The importance of real estate lending to overall loan growth was a consistent theme across the five NCUA regions. New real estate loans contributed 70% of total loan growth nationwide but were particularly critical to overall loan growth in the Central region, where they accounted for 85% of total loan growth. The Western region, on the other hand, was least dependent on real estate loan growth for total growth, thanks to strength in both auto and business lending.
Real Estate Leaders
As the chart below shows, the Mid-Atlantic region led the country in real estate loan growth. The contribution of first mortgage growth to total loan growth exceeded three percentage points in every region. Worth noting is that the Mid-Atlantic region showed exceptional strength in second mortgage and HELOC growth as well, with those types contributing more than five percentage points to overall loan growth—nearly double the national average.
Mixed Auto Loan Results
Growth in auto loans was strongest in the Western region, where indirect lending is prevalent. Credit unions in those states collectively generated twice the auto loan contribution to growth as the country as a whole. Weakness in lending for used autos resulted in negative overall auto loan growth in the Central region.
Giveth and Taketh Away
Mid-Atlantic credit unions were the clear leaders in credit card loan growth, but that strength was offset by the smallest contribution of member business loans to total loan growth.

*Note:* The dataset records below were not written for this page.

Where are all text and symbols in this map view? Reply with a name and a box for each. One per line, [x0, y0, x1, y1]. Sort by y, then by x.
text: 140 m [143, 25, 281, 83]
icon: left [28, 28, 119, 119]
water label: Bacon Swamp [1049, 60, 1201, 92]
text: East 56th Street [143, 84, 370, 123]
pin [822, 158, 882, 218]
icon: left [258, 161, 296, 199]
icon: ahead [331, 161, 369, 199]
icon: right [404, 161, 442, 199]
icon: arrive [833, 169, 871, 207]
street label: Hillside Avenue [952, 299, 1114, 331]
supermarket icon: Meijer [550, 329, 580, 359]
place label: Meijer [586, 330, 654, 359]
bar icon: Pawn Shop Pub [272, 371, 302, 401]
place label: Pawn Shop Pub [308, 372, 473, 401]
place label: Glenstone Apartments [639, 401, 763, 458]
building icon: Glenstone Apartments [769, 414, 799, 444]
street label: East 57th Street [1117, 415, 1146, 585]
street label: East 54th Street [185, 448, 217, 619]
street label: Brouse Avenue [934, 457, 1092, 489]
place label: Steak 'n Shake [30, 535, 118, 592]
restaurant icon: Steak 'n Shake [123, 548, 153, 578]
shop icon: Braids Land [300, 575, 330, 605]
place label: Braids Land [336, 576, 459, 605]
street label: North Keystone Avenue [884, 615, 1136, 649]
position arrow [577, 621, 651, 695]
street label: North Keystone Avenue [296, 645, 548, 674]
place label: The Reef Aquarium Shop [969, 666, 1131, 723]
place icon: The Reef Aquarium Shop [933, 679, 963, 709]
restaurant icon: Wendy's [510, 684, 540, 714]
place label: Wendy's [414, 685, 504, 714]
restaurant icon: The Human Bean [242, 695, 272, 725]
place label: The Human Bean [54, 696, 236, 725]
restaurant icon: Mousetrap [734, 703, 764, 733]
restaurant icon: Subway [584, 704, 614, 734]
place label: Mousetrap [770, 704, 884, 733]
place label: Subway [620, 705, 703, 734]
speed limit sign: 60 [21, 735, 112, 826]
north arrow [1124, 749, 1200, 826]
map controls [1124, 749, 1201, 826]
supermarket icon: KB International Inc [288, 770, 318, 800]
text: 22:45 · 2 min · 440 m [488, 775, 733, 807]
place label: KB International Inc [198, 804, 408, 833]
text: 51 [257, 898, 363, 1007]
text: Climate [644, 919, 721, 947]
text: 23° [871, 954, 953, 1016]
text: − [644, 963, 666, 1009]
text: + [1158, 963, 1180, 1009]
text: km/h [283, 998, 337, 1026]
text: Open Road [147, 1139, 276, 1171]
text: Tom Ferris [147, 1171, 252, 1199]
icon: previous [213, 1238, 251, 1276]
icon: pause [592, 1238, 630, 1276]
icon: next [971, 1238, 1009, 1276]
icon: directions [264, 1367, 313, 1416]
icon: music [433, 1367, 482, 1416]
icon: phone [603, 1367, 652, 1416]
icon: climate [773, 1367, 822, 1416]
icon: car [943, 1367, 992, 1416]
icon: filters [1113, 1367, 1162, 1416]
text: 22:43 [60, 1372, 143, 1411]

Credit unions in the West generated credit card contribution in line with the national average, but the West was the standout region for the contribution of member business loans.
The Year Ahead
A key question raised by this data is the extent to which the real estate slump will affect overall credit union loan growth in the fourth quarter of 2006 and into 2007. With fewer home sales compared to the previous 12 months, it is reasonable to project that macro industry loan growth will decelerate. Increased competition spurred by a reduced number of lending opportunities is a threat, but also a chance for credit unions to appeal to choosier buyers/members with superior loan value compared to for-profit lenders.